In the past two days, while walking the New York City streets, I’ve found two of those plastic six-pack holder rings on the ground.  The first one was on Park Avenue, and the second one was just up the street from my apartment.  I picked both of them up because, well, I feel bad about plastic.  Also, I just finished reading Yes Man (no, I haven’t seen the movie, yet, and it’s like…who really takes the time to read books adapted into Jim Carrey vehicles?, but…I’ve been on a non-fiction kick and it was written by this British guy so there’s the occasional “bollocks” and “loo” and lots of tea drinking).  Anyway, I’m kind of impressionable, so I guess the thought has been, YES, I will pick up more trash.

I ❤ gills.

As I was picking up the second ring, I got to thinking…this is probably one of those things that got blown way out of proportion and doesn’t even make a huge difference.  And according to the one, decade-old source I bothered to find, I was right!  Cecil Adams says:

The fact is…that the six-pack-ring threat has been greatly exaggerated. According to the Center for Marine Conservation, only 50,000 of the 10.4 million items collected during the 1998 cleanup (0.48 percent) were six-pack rings. Between 1988 and 1998, U.S. cleanups uncovered 1,089 instances of animal entanglement, but only 72 (7 percent) involved six-pack rings. The real offenders were monofilament fishing line, fishhooks, and lures, implicated in 461 cases (42 percent).

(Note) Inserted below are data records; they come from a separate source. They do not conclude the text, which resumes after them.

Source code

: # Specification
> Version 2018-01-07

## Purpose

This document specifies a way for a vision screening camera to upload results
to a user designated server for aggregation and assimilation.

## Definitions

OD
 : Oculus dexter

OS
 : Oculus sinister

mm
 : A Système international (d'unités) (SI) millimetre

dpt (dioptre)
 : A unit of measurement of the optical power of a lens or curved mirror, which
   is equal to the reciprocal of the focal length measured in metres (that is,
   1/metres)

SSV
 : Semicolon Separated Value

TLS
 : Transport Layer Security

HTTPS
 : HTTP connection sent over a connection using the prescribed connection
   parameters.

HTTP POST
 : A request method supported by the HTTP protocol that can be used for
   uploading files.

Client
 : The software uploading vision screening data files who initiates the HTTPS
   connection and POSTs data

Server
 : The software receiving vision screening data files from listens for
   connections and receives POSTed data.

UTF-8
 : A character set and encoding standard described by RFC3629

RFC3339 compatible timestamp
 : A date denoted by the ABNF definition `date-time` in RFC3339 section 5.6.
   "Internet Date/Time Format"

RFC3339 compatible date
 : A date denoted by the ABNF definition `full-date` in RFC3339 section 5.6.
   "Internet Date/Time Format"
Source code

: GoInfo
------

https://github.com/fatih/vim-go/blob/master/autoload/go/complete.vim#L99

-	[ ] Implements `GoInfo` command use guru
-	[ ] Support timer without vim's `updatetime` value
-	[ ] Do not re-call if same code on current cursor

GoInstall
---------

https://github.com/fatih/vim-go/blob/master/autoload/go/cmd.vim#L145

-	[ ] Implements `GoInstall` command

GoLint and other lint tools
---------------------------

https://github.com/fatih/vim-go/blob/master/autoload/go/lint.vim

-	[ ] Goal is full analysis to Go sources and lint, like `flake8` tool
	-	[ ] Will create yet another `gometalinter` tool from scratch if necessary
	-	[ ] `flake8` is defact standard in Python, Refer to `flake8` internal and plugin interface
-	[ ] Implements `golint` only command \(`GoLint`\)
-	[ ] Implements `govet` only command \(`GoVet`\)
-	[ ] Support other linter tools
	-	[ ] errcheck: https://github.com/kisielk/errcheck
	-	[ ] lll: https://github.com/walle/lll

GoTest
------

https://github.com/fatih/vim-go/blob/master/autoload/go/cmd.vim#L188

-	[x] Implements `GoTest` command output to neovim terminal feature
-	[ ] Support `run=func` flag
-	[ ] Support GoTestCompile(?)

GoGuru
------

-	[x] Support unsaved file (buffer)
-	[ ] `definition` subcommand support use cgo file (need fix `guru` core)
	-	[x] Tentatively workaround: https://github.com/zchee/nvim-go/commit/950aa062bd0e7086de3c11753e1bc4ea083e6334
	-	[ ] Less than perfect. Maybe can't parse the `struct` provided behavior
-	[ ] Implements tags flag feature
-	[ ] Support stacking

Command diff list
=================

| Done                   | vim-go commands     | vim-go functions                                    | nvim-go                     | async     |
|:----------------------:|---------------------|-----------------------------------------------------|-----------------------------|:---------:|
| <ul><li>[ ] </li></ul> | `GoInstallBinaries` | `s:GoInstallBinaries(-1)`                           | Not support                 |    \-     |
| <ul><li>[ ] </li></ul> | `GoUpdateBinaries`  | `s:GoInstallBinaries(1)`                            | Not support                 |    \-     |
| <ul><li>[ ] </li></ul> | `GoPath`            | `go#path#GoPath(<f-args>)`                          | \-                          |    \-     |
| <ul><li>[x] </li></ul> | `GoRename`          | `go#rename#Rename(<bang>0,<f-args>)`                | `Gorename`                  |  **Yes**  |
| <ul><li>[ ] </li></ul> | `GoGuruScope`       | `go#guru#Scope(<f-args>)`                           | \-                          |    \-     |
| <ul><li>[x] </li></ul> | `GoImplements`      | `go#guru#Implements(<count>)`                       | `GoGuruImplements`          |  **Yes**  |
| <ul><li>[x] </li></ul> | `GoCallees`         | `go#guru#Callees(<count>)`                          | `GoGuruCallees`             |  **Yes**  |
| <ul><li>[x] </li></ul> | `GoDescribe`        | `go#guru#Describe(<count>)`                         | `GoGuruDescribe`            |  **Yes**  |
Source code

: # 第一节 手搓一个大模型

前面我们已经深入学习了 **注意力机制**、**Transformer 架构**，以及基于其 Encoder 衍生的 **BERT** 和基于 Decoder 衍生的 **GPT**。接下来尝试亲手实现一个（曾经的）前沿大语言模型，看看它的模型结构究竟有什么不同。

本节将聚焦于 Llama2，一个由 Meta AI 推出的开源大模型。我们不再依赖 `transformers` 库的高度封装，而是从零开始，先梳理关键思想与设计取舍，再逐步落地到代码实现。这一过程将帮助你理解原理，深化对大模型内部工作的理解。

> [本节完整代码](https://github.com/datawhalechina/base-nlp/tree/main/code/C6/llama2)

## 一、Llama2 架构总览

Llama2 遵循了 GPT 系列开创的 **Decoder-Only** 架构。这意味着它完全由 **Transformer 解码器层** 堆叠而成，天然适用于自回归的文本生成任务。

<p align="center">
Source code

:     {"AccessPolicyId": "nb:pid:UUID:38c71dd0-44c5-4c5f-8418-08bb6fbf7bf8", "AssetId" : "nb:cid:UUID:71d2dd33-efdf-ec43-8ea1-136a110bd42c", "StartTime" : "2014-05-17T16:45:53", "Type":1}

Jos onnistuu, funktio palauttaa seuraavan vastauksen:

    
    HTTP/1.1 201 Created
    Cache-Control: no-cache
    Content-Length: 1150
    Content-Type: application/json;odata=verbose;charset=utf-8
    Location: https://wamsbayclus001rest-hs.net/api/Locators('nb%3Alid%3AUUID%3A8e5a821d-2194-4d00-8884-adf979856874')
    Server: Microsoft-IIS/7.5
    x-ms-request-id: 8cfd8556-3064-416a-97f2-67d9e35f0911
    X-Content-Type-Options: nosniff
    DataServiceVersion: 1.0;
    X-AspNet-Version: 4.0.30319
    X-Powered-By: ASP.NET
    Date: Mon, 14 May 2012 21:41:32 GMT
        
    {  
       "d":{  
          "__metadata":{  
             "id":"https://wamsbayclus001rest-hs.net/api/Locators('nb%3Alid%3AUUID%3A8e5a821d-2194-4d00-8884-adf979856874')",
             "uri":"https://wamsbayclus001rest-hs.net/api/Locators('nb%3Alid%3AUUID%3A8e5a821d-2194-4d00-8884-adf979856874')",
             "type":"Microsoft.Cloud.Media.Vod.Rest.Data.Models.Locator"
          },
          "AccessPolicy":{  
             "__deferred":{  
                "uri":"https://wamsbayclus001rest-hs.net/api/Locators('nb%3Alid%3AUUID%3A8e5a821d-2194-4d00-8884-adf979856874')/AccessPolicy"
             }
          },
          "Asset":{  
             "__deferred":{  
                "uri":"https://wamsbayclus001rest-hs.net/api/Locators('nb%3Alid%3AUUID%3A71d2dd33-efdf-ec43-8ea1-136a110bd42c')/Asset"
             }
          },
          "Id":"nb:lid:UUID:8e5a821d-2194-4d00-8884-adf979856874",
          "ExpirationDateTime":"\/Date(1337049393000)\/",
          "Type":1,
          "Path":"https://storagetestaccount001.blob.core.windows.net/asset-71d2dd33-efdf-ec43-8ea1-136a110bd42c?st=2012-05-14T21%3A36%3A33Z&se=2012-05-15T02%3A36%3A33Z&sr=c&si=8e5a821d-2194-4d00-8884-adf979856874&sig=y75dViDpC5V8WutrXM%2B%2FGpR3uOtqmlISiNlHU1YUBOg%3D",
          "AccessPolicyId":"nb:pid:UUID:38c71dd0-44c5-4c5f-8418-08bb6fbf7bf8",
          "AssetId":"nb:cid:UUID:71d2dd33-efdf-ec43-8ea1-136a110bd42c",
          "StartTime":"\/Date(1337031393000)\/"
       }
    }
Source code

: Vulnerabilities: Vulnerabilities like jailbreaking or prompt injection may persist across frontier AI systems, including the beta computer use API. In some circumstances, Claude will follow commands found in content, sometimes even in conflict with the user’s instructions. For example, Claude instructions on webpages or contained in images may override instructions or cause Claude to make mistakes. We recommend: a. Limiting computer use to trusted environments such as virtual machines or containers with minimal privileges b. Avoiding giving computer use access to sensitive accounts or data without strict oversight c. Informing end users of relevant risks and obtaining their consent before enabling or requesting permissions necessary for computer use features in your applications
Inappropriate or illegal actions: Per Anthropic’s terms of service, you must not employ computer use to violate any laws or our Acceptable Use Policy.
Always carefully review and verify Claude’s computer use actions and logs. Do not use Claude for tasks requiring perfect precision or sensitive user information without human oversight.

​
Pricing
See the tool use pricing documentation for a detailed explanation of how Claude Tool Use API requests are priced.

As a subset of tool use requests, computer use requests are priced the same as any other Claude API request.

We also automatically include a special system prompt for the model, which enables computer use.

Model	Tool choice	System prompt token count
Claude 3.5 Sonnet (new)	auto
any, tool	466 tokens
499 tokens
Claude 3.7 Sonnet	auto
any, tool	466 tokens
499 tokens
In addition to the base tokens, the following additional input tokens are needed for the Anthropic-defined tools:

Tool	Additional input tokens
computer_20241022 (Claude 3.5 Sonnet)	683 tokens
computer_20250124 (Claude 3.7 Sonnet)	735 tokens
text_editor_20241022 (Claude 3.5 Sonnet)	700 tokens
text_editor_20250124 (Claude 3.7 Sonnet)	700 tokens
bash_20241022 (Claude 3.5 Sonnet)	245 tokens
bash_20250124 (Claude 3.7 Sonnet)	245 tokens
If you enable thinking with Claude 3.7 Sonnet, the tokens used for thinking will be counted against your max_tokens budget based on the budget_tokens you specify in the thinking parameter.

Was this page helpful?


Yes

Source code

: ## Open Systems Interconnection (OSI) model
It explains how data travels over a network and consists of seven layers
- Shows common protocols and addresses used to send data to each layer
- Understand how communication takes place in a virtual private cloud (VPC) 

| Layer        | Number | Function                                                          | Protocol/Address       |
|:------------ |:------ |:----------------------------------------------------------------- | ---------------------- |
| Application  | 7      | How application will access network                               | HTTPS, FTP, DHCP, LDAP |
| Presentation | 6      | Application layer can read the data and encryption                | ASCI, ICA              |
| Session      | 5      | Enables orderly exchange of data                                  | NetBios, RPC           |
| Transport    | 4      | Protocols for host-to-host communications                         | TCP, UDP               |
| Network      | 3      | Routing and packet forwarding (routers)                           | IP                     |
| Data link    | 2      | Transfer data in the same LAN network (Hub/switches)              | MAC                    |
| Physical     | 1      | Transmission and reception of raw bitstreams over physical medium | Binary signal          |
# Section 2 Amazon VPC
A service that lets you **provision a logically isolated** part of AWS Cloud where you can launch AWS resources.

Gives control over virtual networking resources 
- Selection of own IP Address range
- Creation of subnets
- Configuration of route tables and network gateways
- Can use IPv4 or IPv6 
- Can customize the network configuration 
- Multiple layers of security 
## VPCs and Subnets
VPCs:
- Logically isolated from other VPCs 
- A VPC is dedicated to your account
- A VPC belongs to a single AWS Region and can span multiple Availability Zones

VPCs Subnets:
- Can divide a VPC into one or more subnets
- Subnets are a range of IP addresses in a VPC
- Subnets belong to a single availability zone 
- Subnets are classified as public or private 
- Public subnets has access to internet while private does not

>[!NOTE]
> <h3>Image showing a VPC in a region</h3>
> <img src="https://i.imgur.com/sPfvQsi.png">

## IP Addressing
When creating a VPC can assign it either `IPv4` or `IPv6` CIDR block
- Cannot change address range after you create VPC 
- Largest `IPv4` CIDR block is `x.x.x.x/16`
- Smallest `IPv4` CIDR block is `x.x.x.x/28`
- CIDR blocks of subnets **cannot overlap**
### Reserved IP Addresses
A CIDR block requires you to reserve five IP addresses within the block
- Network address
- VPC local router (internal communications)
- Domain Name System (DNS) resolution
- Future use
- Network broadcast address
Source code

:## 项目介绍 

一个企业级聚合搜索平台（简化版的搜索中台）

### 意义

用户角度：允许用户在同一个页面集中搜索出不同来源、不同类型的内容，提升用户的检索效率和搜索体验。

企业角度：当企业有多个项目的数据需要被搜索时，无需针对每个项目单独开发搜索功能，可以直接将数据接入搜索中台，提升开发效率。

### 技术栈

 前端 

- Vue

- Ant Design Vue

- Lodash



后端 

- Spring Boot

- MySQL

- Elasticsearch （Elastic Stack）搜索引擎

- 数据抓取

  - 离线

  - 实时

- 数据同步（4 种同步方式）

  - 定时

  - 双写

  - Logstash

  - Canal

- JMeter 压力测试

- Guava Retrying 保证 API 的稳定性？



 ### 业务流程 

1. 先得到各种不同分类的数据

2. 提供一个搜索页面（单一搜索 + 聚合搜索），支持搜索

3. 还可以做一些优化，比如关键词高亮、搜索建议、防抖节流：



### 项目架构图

Add in crab and lobster traps, nets, and related equipment, and we find that fishing gear accounts for almost half of all entanglements.

Oh, and this is a fun fact: “All rings currently made will degrade in sunlight in a few weeks or months, depending on the season.”

But yeah, I’m still going to pick them up and stretch each ring out until it’s just a big floppy piece instead of a potential deathtrap.  And you know, at first that whole “Save the Sea Kittens” campaign by PETA seemed really ridiculous, and it still does, but they really are adorable.  You can even make your own sea kitten by selecting the type of fish (trout, salmon, tuna, or flounder) adorning it with hair, ears, sunglasses, a unicorn horn, et cetera, and then giving it a name.  It’s a pretty amazing experience.  I made a flounder with surgically enhanced lips, a fu manchu moustache, and a tiara that I named Meg Ryan. 

I read some AP article about the sea kitten campaign and it was kind of awesome because they interviewed children in a small Alaskan fishing town where a girl replied, “I don’t think of fish as sea kittens, I think of them as food.”  That may just be her mercury poisoning speaking, but sounds like my kind of girl: no nonsense with a hearty appetite.